00000And I don’t know yet
00000what it meant or not
00000beyond that I found myself crying

00000Alone in the full of the sun at sixty
00000for I suddenly knew
00000there had never been any road else but this

00000To The Haughs of Cromdale
00000in the sun
00000and the battered stumps of trees

The next couple of sections of the book are hardly less grim in their outlook. Written to be performed with music by contemporary Irish composer Benjamin Dwyer, “In the Ranelagh Gardens September 2002” is a series of vignettes focused on various lonely figures in the public park across the street from the poet’s house: a schoolgirl who resembles an old woman, an elderly man described as “a thin dishevelment // With red moustache / red sun-burnt skin / and floating eyes,” three boys who take cruel pleasure in catching a hook in the belly of a fish. Similar, in that it is intended to complement a performance of Bach’s “Six Solo Suites” for cello, “The Cello Suite” is a more fragmentary, more cryptic and at times more private sequence, at times quite literally requiring some assembly on the reader’s part: “I hear + my father’s + voice . . . / again . . . / and + I am / following + that voice + the ghost.”

Following the six-part “Driving to Charleston,” the first of several critiques of the American invasion of Iraq, the mood of Artichoke Wine moderates somewhat as Woods presents a number of engaging lyric poems ranging from the surreal “Cormorants”—“Someone invited them in / and they sat / perched on the backs of chairs”—to the touching “Kavanagh in Umbria” (with its hint of Patrick Kavanagh’s own touching “Memory of My Father”):

00000I have seen him here in November
00000going home through the dark
00000on the tractor
00000a piece of sacking
00000thrown across his shoulders
00000against the winter fog

These are followed by an evocative three-poem sequence, “Travelling From Delphi,” in which the poet appears to have achieved a certain acceptance with regard to issues of fate and mortality: “and being here // Is now—is unrehearsed for now— / is all there is.”

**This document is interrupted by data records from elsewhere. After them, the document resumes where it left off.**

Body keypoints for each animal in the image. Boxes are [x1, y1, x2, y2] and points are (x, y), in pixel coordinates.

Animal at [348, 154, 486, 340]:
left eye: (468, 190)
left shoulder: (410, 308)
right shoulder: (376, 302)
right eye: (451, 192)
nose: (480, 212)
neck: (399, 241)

Is Delphi for Woods the equivalent of Yeats’s Byzantium? The next section of Artichoke Wine is a single poem which, seemingly recasting the thirteenth-century mystic and poet Hadewijch in the Irish context of the Dingle Peninsula, appears to endorse the Yeatsian proposition that aging can be defied only if “Soul clap its hands and sing”:

00000South of Gallarus free of guilt
00000Between the mountains and the sea
00000To be there
00000To be there leaping with life
00000To be dancing before the cross like this
00000In the open-air in your pelt

Leaving the matter open-ended (tellingly, like every other poem in the book this one has no end punctuation), Woods leaves the volume open-ended too with the eighth and final section. Titled “Ceangal”—the Irish word for “recapitulation” but also a poetic term dating at least to the seventeenth century which refers to a “summing up” of themes—this multi-part poem revisits earlier thematic territory: “from too much disillusion / my body starts to turn against itself.” But centered around the poet’s visit to Moscow, the poem closes with a moment of equanimity in “the marvelous Square / two thirty in the morning” that perhaps speaks back to the bleak prospect presented in “West Going West.”